DOCUMENT EXCERPT

----------------------------------------

This only happens after the computer has been shut off completely.  I can reboot a thousand times and not have a problem.

Me

----------

## Kitohe

Are you sure that ext3 support was compiled into your 2.6.1 kernel?  I would also check to see that /dev/hda4 is still around.  Use a bootable CD like Konoppix and verify you still have the proper dev entries along with ext3 support in your kernel.

----------

## GreenPea

Just wanted to toss this in cause I have been hunting for this solution for several days.  I have been following smellycheeseboy's threads cause he and I were seeing the exact same thing.  Although my fix came from -Amoeba- in a little older thread.

##########################################

 The only option I enabled was: 

 File Systems ==> Partition Types ==> PC Bios (MSDOS Partition) support 

 If I disable this option, I get the kernel panics mentioned in this thread. 

##########################################

Just wanted to bring it to a newer thread.

I gotta tell you I really love the Gentoo forums.

THANKS!

----------

## Moled

what fs is your root fs?

I really doubt its udf

----------

## smellycheeseboy

My root fs is reiserfs and yes it is compiled into my kernel along with all the other fs's that I have.

Me

----------

## zircon009

I've had the same problem. To get reiserfs root to mount I had to compile into the kernel the mentioned stuff, and 

Device Drivers->Ata/Atapi/Mfm... ->Enhanced IDE/MFM/RLL(*) ->Auto-Geometery Resizing Support(*)

I had to add the Auto-Geometry support for some reason, and now it works like a charm. I'm not using any special software to see my hard drive either. 

Later,

Justin

----------

## smellycheeseboy

This worked.  You are the man.  You don't know how happy this makes me.

Me

----------

## quikchaos

Adding the Auto-Geometery Resizing Support(*) was the key to my situation also. I also was getting the above errors.

Thanks zircon009.   :Wink: 

----------

## jhill10110

I think this may have to do with a hidden system partition (called predesktop on the T41) on the drive. I have an IBM T41 that had the identical problem which you described - your fix worked!

----------

## orbital

was buggin me too, but this fix worked.

----------

----------------------------------------

ASSIGNED TASK 1
Answer these questions from the forum thread:
(a) What filesystem does smellycheeseboy use as the root filesystem?
(b) Which kernel option did GreenPea enable?
(c) What laptop model does jhill10110 own?
ASSIGNED TASK 2
List every distinct username that appears as a post header in the forum thread.
ASSIGNED TASK 3
According to the forum thread, why must the PC Bios (MSDOS Partition) support option stay enabled in GreenPea's kernel?

----------------------------------------

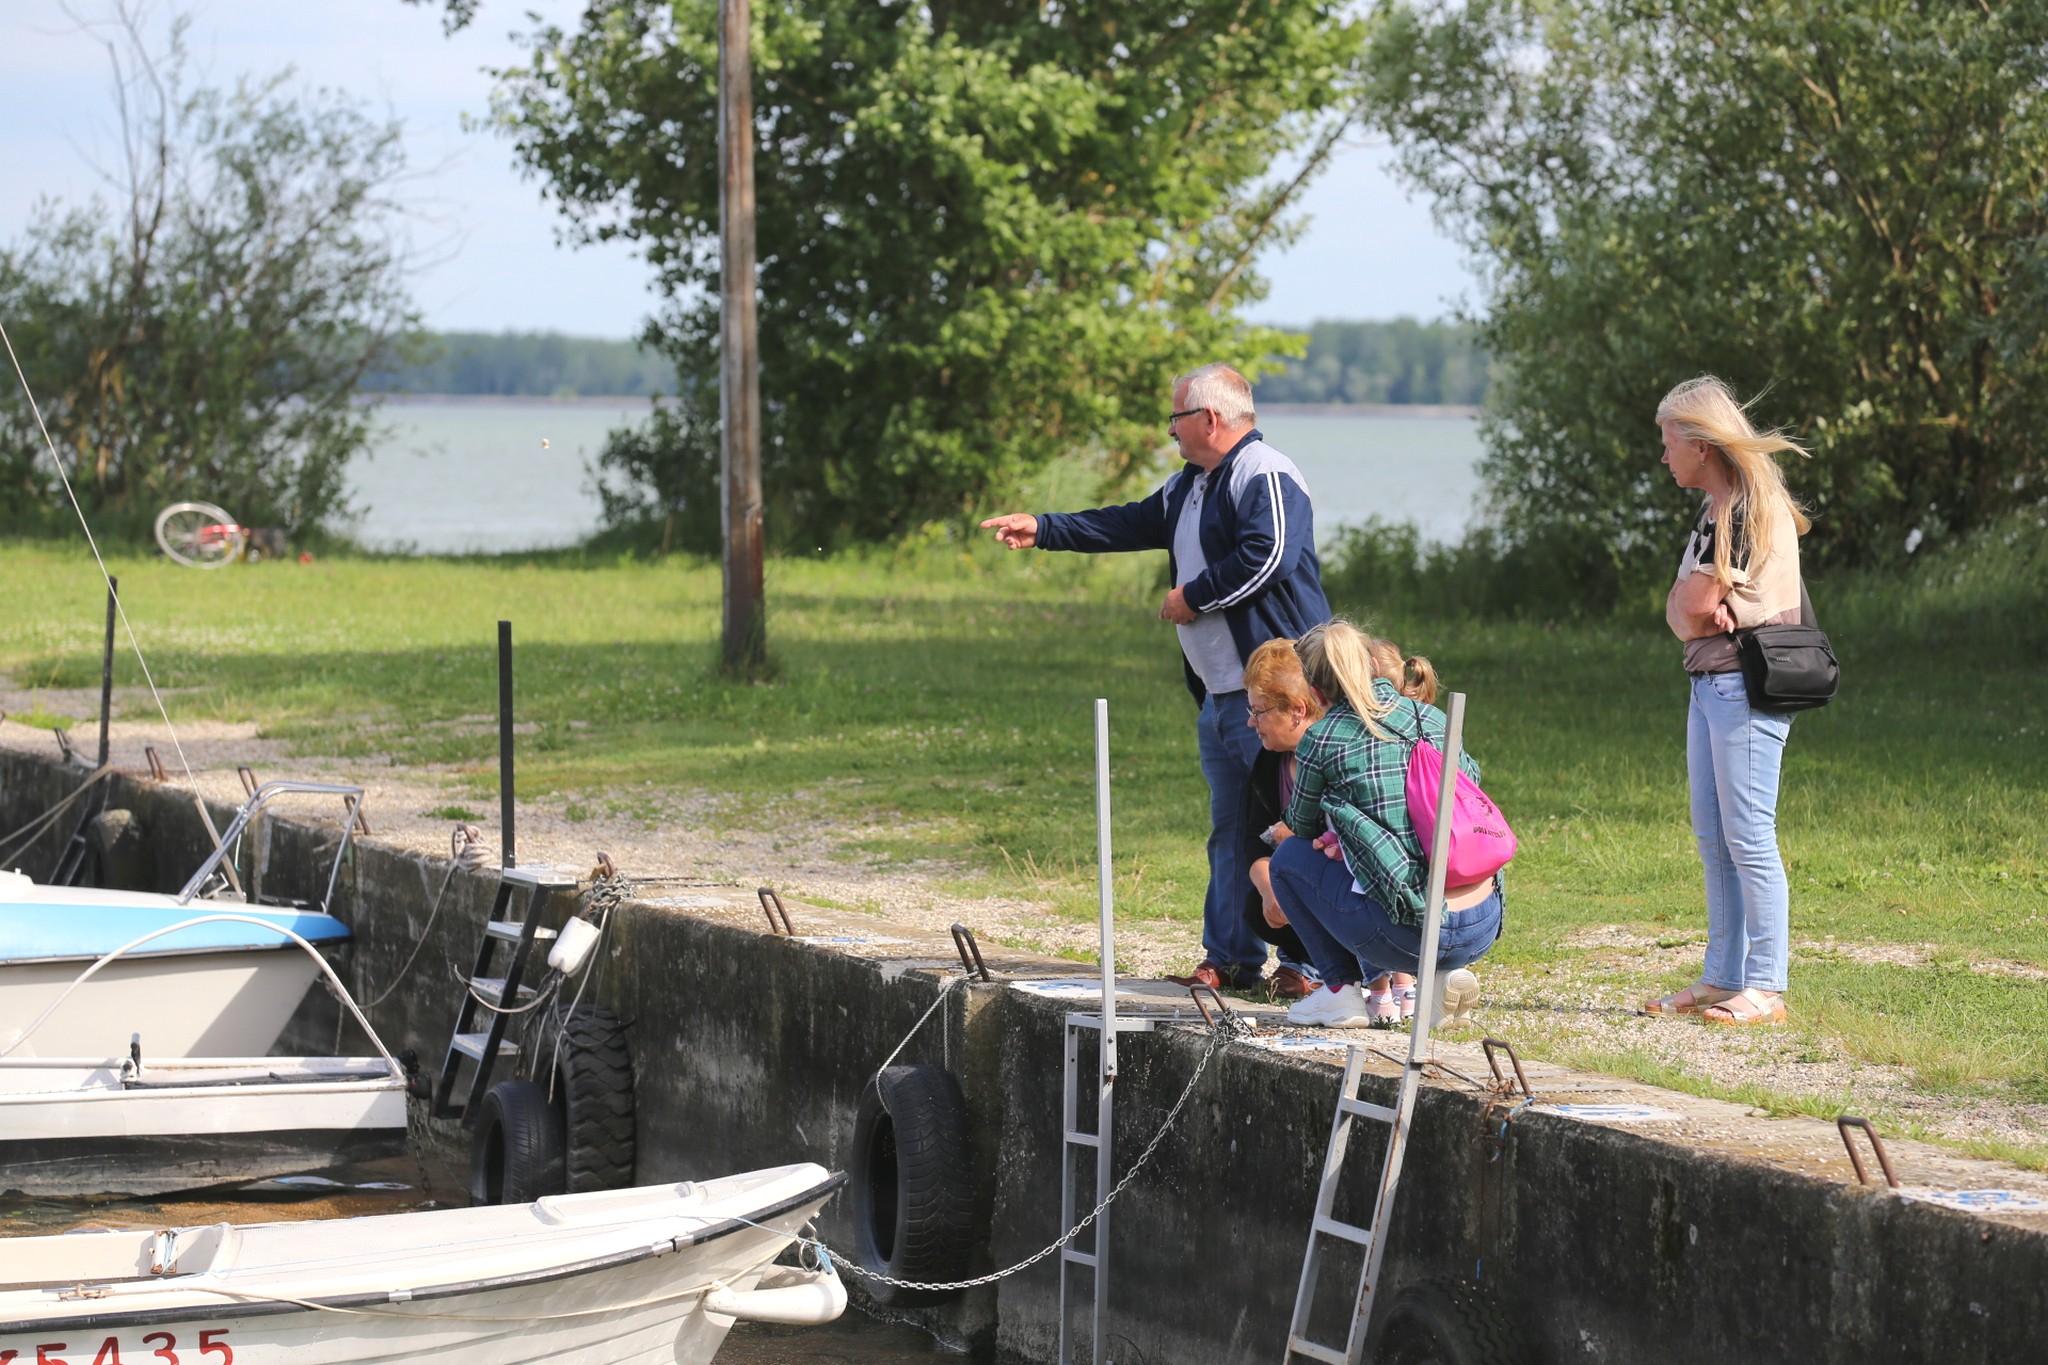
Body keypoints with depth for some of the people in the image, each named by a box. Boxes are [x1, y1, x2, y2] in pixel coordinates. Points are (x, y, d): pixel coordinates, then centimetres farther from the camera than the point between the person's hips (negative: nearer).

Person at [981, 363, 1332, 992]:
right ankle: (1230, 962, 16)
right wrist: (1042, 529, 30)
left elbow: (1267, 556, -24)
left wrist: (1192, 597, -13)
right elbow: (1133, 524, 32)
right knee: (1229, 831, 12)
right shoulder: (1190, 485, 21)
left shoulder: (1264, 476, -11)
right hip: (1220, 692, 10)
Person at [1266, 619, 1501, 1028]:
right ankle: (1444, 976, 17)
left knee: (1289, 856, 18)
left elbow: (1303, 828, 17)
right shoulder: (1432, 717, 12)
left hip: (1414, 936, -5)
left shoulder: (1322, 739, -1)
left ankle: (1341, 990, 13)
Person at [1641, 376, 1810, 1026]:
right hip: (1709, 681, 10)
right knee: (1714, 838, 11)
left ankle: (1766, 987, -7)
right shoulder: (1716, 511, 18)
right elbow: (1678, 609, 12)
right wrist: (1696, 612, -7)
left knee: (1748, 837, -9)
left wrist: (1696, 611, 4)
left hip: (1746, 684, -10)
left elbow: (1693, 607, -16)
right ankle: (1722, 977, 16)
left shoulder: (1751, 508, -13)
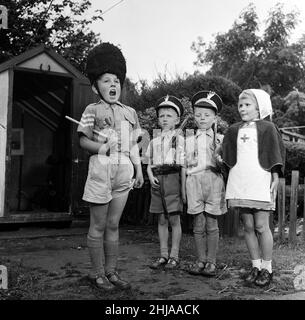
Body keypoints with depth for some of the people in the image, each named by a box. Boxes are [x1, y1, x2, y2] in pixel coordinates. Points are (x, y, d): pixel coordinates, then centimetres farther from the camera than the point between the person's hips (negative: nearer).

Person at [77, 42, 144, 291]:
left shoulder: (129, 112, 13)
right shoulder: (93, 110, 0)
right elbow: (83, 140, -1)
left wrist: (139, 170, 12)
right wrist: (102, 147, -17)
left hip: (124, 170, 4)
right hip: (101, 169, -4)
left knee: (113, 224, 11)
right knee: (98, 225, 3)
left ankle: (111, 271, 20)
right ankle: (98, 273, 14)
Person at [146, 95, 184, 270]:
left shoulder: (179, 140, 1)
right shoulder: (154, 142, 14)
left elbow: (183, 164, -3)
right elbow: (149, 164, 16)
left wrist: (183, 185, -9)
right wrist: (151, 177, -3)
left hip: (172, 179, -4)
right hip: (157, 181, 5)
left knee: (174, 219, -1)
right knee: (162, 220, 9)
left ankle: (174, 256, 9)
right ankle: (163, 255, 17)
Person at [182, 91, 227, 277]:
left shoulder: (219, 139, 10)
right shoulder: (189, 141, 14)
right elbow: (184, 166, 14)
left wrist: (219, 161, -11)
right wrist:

----------------------------------------

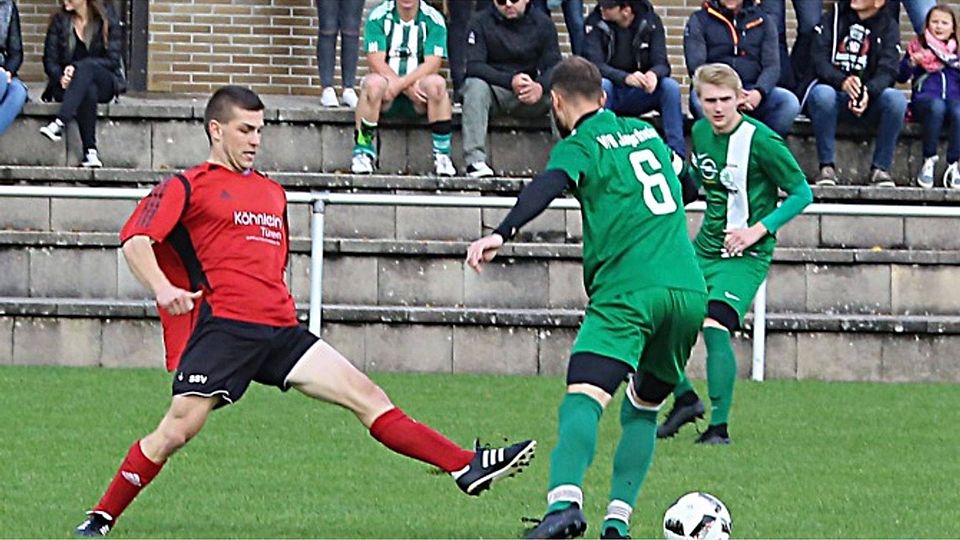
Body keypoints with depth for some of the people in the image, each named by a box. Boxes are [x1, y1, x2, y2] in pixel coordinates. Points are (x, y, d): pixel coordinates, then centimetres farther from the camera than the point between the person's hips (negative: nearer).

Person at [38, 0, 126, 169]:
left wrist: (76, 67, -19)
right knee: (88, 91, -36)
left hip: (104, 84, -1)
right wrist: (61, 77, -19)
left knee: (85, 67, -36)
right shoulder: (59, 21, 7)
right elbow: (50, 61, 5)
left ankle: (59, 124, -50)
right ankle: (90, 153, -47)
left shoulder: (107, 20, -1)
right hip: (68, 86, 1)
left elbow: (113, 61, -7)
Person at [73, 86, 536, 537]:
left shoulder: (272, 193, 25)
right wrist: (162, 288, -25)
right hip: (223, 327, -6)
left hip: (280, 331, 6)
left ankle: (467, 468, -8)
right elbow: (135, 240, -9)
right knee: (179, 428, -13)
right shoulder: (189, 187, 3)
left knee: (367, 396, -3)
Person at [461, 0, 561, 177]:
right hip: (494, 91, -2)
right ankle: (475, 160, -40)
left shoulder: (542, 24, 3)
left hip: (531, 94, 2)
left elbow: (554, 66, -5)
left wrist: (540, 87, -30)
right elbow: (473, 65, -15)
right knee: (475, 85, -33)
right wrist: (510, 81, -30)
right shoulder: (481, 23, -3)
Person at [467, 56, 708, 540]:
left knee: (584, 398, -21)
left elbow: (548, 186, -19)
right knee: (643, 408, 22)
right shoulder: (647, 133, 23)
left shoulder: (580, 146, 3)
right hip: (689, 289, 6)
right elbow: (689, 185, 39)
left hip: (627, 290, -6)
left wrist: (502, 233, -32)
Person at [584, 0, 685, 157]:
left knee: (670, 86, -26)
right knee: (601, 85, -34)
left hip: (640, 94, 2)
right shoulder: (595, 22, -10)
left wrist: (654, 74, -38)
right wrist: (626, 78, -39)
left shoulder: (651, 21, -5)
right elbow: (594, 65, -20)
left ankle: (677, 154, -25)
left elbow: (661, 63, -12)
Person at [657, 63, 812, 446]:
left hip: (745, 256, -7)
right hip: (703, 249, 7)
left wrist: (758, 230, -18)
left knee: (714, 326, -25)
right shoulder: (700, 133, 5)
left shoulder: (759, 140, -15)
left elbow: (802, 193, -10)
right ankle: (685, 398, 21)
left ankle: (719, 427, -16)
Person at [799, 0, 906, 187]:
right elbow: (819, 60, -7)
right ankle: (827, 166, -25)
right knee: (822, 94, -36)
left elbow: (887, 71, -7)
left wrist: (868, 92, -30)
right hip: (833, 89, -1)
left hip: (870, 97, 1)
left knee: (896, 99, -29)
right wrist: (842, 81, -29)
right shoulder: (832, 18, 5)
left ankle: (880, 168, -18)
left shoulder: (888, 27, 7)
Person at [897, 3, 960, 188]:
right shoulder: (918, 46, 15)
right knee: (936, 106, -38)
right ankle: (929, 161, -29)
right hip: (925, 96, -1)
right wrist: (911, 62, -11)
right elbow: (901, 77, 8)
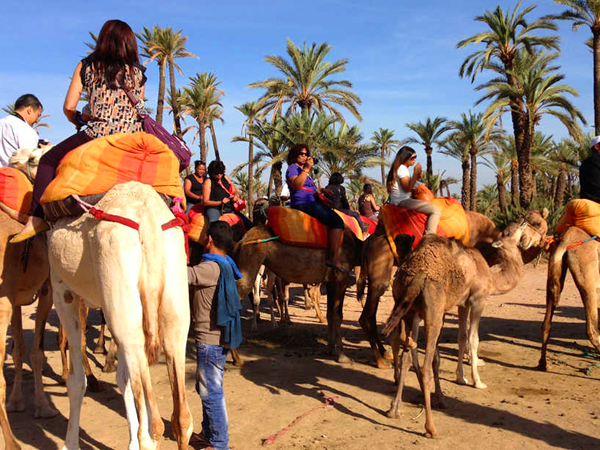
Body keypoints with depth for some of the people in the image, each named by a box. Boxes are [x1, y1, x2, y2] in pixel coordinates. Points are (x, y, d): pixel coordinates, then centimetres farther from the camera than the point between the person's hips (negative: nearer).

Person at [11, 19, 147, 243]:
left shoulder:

----------------------------------------

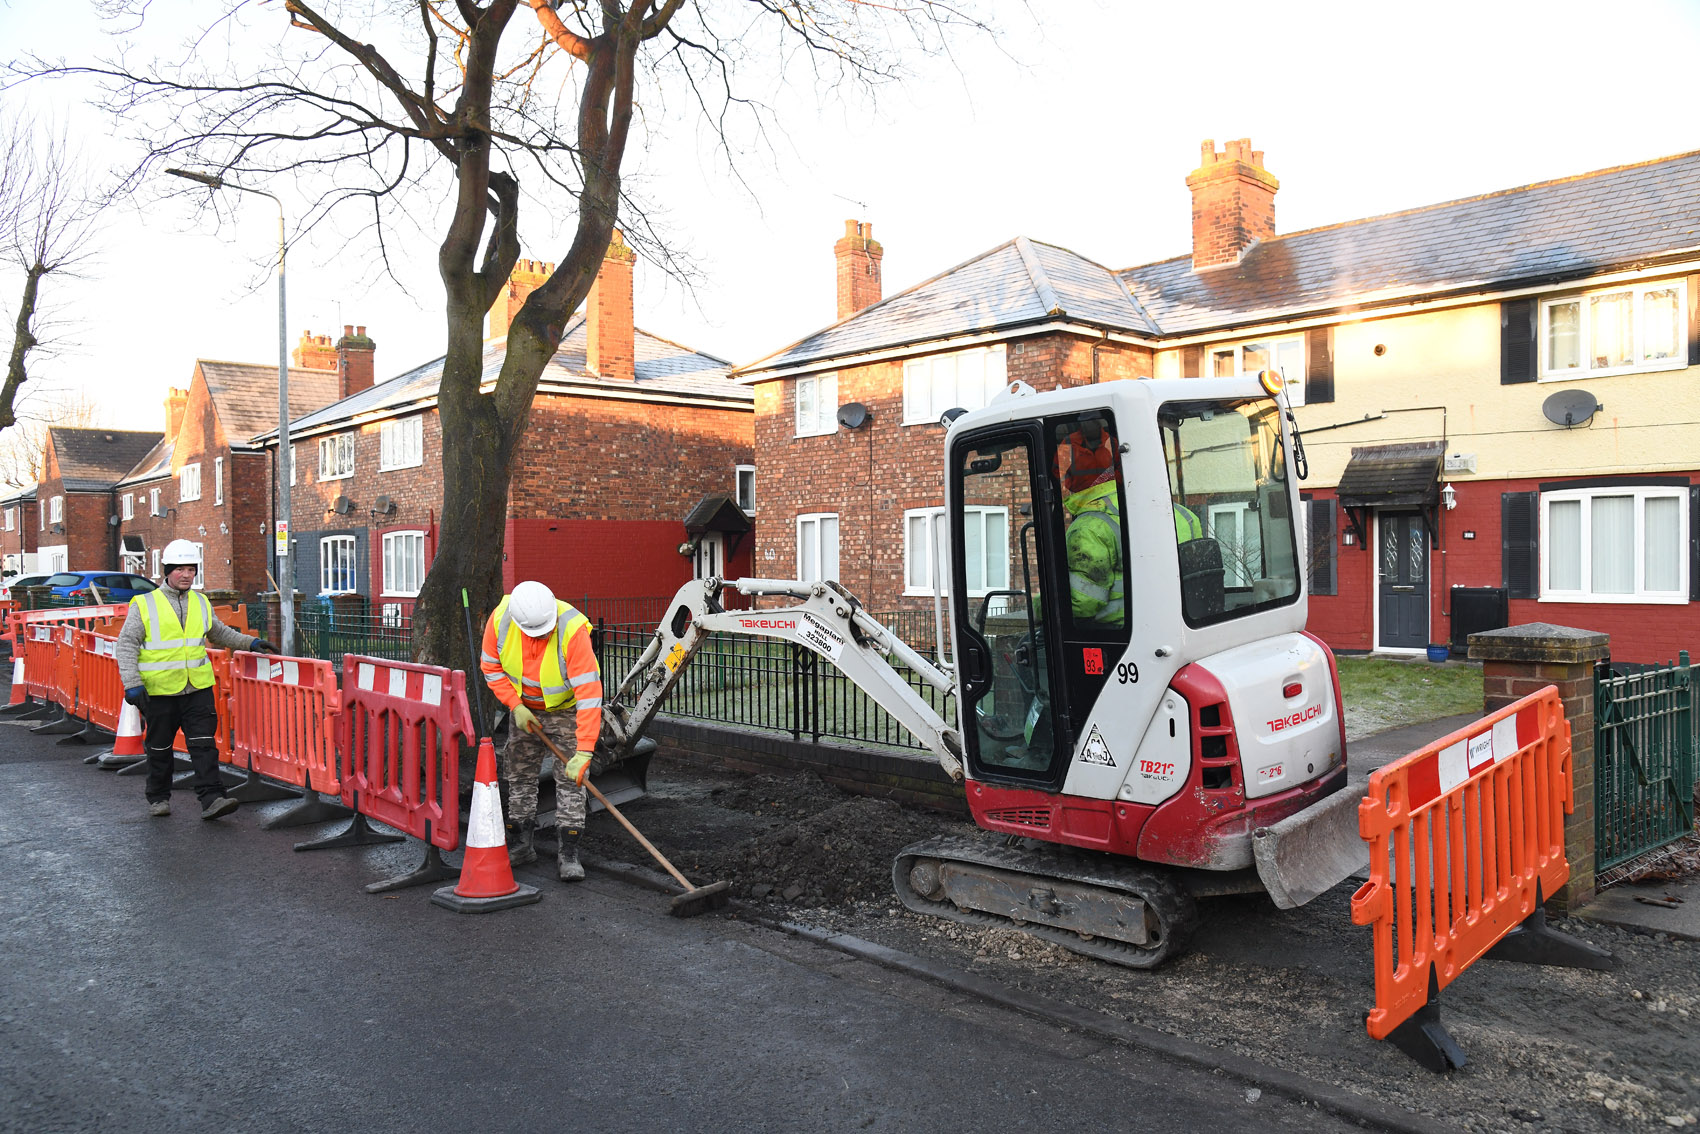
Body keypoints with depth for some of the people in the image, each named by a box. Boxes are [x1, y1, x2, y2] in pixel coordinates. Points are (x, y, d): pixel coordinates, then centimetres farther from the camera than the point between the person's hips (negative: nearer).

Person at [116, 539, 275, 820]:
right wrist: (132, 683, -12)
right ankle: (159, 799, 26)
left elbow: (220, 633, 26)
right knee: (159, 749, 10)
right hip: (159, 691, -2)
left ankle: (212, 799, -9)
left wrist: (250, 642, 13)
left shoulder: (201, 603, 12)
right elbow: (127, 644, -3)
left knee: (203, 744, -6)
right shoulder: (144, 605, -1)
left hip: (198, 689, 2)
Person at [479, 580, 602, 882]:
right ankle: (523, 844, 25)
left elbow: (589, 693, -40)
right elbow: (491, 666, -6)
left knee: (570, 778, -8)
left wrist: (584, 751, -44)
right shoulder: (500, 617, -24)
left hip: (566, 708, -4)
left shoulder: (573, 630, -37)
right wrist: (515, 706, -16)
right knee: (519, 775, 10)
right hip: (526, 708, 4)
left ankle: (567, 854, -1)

----------------------------------------

EXERCISE RESPONSE 1
(a) reiserfs
(b) File Systems ==> Partition Types ==> PC Bios (MSDOS Partition) support
(c) An IBM T41

EXERCISE RESPONSE 2
Kitohe, GreenPea, Moled, smellycheeseboy, zircon009, quikchaos, jhill10110, orbital

EXERCISE RESPONSE 3
The quoted fix says that disabling this option produces the kernel panics described in the thread.